TRT’den canlı yayın istiyoruz
Son olarak da ‘Dışarıda ne söyleyeyim’ deyince ‘Canlı yayın önemli Genel Başkanım’ dedi Ekrem Başkan. Biz tabii TRT’den tamamının canlı yayınlanmasını bir kanaldan ve isteyen tüm televizyon kanallarına frekans, link verilmesini ve herkesin, isteyen televizyonların davayı canlı olarak yayınlamasını istiyoruz, bekliyoruz. Bu konuda da Melis’e vermiş olduğumuz kanun teklifimizin Meclis kapanmadan kanunlaşmasını istiyoruz.”

Bu kadar kötülük olur mu ya? Bu kadar hedef gözeterek ateş edilir mi ya?
Özel, “‘Seçime yetişmez’ dediğiniz tarih hangi tarih” sorusuna ise “Ben 2 Kasım’ı söylüyorum da gelecek sene nisanda yapsa da gelecek sene kasımda yapsa da yetişmez. Yargıtay’da ne kadarda çıkıyor. Yetişmez. Ondan tasalanıp diplomaya saldırıyorlar” şeklinde yanıt verdi.

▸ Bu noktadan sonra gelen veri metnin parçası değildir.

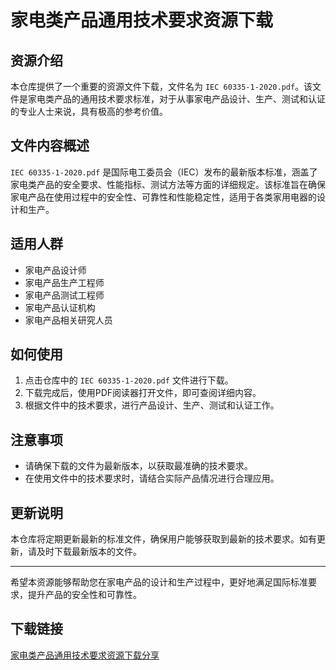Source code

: # 家电类产品通用技术要求资源下载

## 资源介绍

本仓库提供了一个重要的资源文件下载，文件名为 `IEC 60335-1-2020.pdf`。该文件是家电类产品的通用技术要求标准，对于从事家电产品设计、生产、测试和认证的专业人士来说，具有极高的参考价值。

## 文件内容概述

`IEC 60335-1-2020.pdf` 是国际电工委员会（IEC）发布的最新版本标准，涵盖了家电类产品的安全要求、性能指标、测试方法等方面的详细规定。该标准旨在确保家电产品在使用过程中的安全性、可靠性和性能稳定性，适用于各类家用电器的设计和生产。

## 适用人群

- 家电产品设计师
- 家电产品生产工程师
- 家电产品测试工程师
- 家电产品认证机构
- 家电产品相关研究人员

## 如何使用

1. 点击仓库中的 `IEC 60335-1-2020.pdf` 文件进行下载。
2. 下载完成后，使用PDF阅读器打开文件，即可查阅详细内容。
3. 根据文件中的技术要求，进行产品设计、生产、测试和认证工作。

## 注意事项

- 请确保下载的文件为最新版本，以获取最准确的技术要求。
- 在使用文件中的技术要求时，请结合实际产品情况进行合理应用。

## 更新说明

本仓库将定期更新最新的标准文件，确保用户能够获取到最新的技术要求。如有更新，请及时下载最新版本的文件。

---

希望本资源能够帮助您在家电产品的设计和生产过程中，更好地满足国际标准要求，提升产品的安全性和可靠性。

## 下载链接

[家电类产品通用技术要求资源下载分享](https://pan.quark.cn/s/542528d7c8a1)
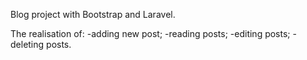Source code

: Blog project with Bootstrap and Laravel.

The realisation of:
 -adding new post;
 -reading posts;
 -editing posts;
 -deleting posts.

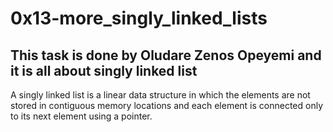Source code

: # 0x13-more_singly_linked_lists

## This task is done by Oludare Zenos Opeyemi and it is all about singly linked list
A singly linked list is a linear data structure in which the elements are not stored in contiguous memory locations and each element is connected only to its next element using a pointer.
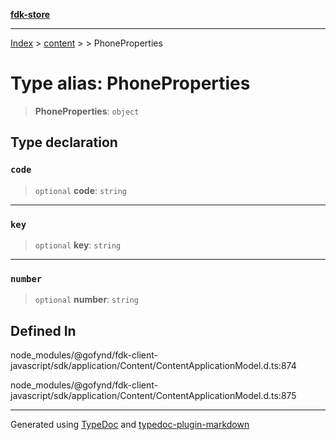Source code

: [**fdk-store**](../../../README.md)
***

[Index](../../../API.md) > [content](../../README.md) > [<internal>](../README.md) > PhoneProperties

# Type alias: PhoneProperties

> **PhoneProperties**: `object`

## Type declaration

### `code`

> `optional` **code**: `string`

***

### `key`

> `optional` **key**: `string`

***

### `number`

> `optional` **number**: `string`

## Defined In

node\_modules/@gofynd/fdk-client-javascript/sdk/application/Content/ContentApplicationModel.d.ts:874

node\_modules/@gofynd/fdk-client-javascript/sdk/application/Content/ContentApplicationModel.d.ts:875

***
Generated using [TypeDoc](https://typedoc.org/) and [typedoc-plugin-markdown](https://www.npmjs.com/package/typedoc-plugin-markdown)
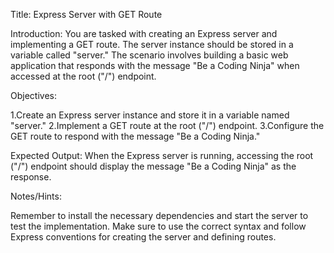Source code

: Title: Express Server with GET Route

Introduction:
You are tasked with creating an Express server and implementing a GET route. The server instance should be stored in a variable called "server." The scenario involves building a basic web application that responds with the message "Be a Coding Ninja" when accessed at the root ("/") endpoint.

Objectives:

1.Create an Express server instance and store it in a variable named "server."
2.Implement a GET route at the root ("/") endpoint.
3.Configure the GET route to respond with the message "Be a Coding Ninja."

Expected Output:
When the Express server is running, accessing the root ("/") endpoint should display the message "Be a Coding Ninja" as the response.

Notes/Hints:

Remember to install the necessary dependencies and start the server to test the implementation.
Make sure to use the correct syntax and follow Express conventions for creating the server and defining routes.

Özel, İmamoğlu’nun karara ilişkin değerlendirmesinin sorulması üzerine şunları söyledi:

“Aldığı her cezaya elbette tepki duyuyor ve beş başlıkta başına gelenleri saydı. Mahkemede de hatırlatmıştı. ‘Onları sayalım. Bu mahkemelerden adalet çıkar mı, ona bakalım’ dedi. Elbette ki bir gün dahi ceza olsa böyle bir suçtan çok ağır cezadır. Ama ben kumpası gördüğüm için, yani basit bir suçtan istinafta onaylayıp siyasi yasak getirme. Akın Gürlek’in bütün hesabı o. Çünkü onun görevi o. Mahkemeye nasıl yazı yazıyor İstanbul Başsavcılığı, İstanbul Üniversitesi’ne? ‘Diplomanın iptali için işlemleri derhal yap’ diye zorluyor. Fakülte bakıyor, burada bir şey yok. 15 kere fakülte ‘Olmaz’ demiş. Üniversiteye yazıyor, ‘İptal et. Bu çeşitli resmi kurumlara verilebilir.’ Parantez içinde ‘Yüksek Seçim Kurulu’ yazmış. YSK, üniversite diplomasını bir şartla istiyor: Cumhurbaşkanı adayıysanız. Bu kadar kötülük olur mu ya? Bu kadar hedef gözeterek ateş edilir mi ya? Ekrem İmamoğlu’nu Cumhurbaşkanı adaylığından etme görevini taşeron, daha doğrusu götürü usulü almış. İster diplomayı iptal ettirerek yap. İster ahmak davasından yap. İster buradaki davada ‘Beni, ailemi tehdit etti’ diye yap, istinaftan onaylat. Ama Ekrem Başkan Cumhurbaşkanı adayı olmasın. Yüklenici firma: Akın A.Ş. Akın A.Ş. bu işi yüklenmiş. Anahtar teslim yapacak.

C A L İ K-1

Çalık’ın tahliyesinin bir an önce gerçekleşmesini ümit ediyoruz
Özel, Beylikdüzü Belediye Başkanı Mehmet Murat Çalık’ın sağlık durumuna ilişkin ise şöyle konuştu:

“Mehmet Murat Çalık’ın maalesef doktorların vermiş olduğu, ‘Hastalığı nüksedebilir…’ Ben tabii sağlık durumu açıklamalarını avukatlarına bırakıyorum. Mehmet Murat Çalık’ın izin verdiği kadar açıklanıyor. Kimseyi de üzmek istemeyiz ama geçmişte geçirmiş olduğu iki kanserin nüks tehlikesinin olduğu ve birtakım yaptıkları tetkiklerde de buna ilişkin şüpheli bulgular elde ettiklerinden ‘Cezaevinde kalması uygun değil’ denmişti. Hızla başvuru yaptılar avukatları, reddedildi. Şimdi İstanbul Adli Tıp Kurumu’na sevk edildi. Oradaki muayenesi yapıldı. Metris Cezaevi’ne konmuş. Biliyorsunuz Metris Cezaevi aslında dağıtım cezaevi, bir yönüyle de öyle kullanılıyor bir kısmı. Bu gece de İzmir’e geri yollanabilir. Bu da zaten sağlığı elverişsiz olan kişiye bir zulüm daha demek. Bir an önce mahkemenin kararını vermesini ümit ediyoruz, hak yerini bulacak. Adli Tıp Kurumu’nun kararına bakarak mahkemenin bir an önce tahliyesinin gerçekleşmesini ümit ediyoruz. Mehmet Murat Çalık için hepimiz dua ediyoruz.”